#### Assignment:
Find each line in the records below that contains the word "tertiary", and copy it out.

#### Data under study:
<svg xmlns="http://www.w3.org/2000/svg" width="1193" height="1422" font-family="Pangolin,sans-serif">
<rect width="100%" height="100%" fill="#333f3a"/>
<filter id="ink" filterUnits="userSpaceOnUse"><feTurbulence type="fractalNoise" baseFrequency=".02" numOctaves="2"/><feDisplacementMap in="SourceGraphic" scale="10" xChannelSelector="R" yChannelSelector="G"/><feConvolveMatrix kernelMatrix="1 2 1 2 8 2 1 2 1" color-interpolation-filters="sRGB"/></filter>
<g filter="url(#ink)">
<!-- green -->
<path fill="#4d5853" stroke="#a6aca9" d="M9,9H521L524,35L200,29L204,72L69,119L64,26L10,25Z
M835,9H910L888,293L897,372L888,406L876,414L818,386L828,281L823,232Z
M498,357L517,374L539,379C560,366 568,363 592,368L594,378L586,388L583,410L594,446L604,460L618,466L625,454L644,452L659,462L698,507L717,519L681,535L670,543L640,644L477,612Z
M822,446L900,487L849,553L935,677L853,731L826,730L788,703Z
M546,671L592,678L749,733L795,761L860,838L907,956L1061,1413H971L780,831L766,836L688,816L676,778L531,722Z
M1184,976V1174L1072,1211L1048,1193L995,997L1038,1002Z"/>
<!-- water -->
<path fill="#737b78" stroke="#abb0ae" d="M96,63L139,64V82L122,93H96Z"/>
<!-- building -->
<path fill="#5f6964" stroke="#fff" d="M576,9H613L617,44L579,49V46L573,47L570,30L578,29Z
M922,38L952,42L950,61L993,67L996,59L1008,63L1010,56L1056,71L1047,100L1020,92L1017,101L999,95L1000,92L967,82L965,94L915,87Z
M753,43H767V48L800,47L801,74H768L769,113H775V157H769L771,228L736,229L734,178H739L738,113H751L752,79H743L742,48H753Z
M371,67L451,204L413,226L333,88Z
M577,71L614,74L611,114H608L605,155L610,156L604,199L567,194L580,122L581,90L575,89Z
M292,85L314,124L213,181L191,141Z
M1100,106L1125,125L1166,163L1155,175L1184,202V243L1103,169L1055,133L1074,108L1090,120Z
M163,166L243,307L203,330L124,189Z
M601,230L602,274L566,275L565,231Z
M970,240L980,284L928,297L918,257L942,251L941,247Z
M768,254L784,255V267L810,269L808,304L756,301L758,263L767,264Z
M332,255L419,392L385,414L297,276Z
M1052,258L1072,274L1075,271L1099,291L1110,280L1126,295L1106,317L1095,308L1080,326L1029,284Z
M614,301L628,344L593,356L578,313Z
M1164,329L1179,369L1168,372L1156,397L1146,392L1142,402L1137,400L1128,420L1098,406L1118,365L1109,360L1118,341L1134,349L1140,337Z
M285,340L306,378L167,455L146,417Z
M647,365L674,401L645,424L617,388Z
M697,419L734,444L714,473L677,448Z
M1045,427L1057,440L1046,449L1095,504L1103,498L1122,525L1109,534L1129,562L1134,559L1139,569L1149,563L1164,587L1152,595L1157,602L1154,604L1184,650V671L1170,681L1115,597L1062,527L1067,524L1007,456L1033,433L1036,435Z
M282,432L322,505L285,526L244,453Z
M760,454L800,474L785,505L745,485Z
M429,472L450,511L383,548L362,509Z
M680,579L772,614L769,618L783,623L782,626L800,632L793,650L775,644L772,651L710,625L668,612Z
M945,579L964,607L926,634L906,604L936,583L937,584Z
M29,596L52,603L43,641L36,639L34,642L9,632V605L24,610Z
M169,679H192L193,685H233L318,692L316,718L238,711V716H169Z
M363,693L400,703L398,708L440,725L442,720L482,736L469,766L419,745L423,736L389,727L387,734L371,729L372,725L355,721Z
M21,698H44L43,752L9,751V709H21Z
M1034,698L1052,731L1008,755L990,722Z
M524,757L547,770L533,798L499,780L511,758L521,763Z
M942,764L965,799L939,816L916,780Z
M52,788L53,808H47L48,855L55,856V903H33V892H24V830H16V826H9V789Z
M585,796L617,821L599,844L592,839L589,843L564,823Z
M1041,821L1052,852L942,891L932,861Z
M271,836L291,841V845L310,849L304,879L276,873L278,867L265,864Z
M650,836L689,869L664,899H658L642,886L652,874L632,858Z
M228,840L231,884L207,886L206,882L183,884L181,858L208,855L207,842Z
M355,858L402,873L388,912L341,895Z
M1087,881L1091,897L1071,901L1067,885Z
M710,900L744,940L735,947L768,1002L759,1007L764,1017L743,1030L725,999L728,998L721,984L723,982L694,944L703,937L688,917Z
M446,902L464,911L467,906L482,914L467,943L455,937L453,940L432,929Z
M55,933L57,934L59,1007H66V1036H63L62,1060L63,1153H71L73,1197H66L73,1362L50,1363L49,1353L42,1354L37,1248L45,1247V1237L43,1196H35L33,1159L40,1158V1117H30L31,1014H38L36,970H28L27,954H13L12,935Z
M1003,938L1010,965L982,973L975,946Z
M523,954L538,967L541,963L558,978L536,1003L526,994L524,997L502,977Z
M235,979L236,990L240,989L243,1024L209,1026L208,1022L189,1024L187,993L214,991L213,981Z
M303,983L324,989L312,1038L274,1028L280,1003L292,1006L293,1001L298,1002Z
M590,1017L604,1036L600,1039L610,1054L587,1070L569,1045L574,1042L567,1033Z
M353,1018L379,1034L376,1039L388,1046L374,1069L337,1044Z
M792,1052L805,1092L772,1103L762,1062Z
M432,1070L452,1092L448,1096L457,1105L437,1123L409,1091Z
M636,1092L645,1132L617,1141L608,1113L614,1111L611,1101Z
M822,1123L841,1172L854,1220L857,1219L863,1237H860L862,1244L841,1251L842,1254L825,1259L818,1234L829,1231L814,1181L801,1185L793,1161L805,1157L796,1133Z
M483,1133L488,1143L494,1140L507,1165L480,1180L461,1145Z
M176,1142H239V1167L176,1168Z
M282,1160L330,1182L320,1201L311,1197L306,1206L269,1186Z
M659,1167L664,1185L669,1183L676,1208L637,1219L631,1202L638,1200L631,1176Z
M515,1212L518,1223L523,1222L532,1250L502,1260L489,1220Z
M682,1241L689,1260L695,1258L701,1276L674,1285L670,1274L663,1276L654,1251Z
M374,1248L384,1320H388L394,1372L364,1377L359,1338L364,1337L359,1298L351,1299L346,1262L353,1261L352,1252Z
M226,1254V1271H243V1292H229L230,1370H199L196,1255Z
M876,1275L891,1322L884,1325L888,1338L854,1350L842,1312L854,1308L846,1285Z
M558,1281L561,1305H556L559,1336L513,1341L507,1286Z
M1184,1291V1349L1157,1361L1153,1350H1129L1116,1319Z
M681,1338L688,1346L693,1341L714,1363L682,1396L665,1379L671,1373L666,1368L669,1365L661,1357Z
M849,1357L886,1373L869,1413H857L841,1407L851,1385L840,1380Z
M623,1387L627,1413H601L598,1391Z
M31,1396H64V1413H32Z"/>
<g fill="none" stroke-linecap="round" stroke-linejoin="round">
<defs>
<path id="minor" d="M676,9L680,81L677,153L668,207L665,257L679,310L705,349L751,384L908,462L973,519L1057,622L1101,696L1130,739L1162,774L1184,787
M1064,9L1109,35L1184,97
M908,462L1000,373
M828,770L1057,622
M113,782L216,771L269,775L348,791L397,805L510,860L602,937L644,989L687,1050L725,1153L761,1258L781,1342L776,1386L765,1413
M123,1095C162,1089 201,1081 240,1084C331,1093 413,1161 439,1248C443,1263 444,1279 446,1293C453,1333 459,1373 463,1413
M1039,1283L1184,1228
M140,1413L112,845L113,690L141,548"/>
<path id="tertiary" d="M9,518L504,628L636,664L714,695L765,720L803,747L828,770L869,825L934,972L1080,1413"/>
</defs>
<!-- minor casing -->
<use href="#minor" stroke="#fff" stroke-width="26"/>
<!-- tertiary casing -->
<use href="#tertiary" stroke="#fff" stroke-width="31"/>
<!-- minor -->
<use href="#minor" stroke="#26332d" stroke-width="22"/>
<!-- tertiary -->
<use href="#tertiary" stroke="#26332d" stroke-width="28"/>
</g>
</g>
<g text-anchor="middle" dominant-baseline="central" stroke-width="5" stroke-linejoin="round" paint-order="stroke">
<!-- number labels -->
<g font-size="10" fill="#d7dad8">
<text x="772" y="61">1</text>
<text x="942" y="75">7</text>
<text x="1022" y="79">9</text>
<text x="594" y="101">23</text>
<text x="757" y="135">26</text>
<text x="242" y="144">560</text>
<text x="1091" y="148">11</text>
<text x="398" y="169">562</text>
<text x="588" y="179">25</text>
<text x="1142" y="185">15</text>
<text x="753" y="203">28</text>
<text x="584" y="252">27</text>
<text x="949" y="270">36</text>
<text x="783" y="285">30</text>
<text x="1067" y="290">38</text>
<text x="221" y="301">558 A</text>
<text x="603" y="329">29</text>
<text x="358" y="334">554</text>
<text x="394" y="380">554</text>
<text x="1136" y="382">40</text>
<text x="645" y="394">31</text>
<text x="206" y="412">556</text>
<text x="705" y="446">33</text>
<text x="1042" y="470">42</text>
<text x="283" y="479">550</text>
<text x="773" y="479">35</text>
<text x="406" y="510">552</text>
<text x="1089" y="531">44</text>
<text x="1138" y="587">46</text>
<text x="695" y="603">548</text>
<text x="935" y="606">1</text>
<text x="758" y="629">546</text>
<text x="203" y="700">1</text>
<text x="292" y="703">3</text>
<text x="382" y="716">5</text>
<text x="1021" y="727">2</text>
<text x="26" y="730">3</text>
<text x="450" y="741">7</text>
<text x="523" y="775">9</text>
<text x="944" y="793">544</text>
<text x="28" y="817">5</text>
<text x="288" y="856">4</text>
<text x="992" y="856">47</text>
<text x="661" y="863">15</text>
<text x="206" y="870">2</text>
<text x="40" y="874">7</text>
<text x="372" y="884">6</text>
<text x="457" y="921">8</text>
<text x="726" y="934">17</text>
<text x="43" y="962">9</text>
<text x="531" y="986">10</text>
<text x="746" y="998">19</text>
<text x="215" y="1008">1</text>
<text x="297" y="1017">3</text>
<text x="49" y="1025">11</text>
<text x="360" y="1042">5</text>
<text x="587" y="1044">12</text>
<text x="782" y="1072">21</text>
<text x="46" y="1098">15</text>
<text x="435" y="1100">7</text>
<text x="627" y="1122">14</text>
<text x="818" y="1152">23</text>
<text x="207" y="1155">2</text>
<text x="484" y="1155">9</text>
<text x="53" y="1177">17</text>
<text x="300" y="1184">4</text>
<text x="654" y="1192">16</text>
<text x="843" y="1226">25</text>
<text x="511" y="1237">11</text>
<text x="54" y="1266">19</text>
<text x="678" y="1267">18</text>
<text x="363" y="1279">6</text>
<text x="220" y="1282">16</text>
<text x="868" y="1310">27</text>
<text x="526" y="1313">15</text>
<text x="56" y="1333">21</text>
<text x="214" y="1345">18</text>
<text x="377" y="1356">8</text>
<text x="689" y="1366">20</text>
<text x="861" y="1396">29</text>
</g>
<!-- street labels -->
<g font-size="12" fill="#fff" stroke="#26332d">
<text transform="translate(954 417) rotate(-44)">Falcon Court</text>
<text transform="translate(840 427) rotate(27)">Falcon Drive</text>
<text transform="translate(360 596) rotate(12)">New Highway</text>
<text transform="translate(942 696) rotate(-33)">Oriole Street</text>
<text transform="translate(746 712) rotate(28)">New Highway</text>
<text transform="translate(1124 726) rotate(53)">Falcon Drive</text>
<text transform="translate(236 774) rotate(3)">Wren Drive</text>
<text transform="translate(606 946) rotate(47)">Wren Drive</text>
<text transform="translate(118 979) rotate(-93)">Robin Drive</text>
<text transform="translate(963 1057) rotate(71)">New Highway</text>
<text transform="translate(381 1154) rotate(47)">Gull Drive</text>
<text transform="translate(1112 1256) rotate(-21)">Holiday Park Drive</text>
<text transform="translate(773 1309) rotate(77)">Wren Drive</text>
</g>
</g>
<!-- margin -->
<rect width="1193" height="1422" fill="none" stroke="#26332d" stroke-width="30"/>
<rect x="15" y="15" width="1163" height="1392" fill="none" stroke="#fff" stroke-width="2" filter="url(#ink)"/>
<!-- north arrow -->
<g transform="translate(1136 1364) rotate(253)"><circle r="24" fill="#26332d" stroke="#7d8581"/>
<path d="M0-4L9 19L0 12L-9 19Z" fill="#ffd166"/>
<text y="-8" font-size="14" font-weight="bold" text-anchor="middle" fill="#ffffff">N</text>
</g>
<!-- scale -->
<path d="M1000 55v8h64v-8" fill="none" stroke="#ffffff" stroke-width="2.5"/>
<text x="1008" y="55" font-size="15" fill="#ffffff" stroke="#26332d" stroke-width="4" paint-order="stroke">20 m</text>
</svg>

#### Exercise answer:
<path id="tertiary" d="M9,518L504,628L636,664L714,695L765,720L803,747L828,770L869,825L934,972L1080,1413"/>
<!-- tertiary casing -->
<use href="#tertiary" stroke="#fff" stroke-width="31"/>
<!-- tertiary -->
<use href="#tertiary" stroke="#26332d" stroke-width="28"/>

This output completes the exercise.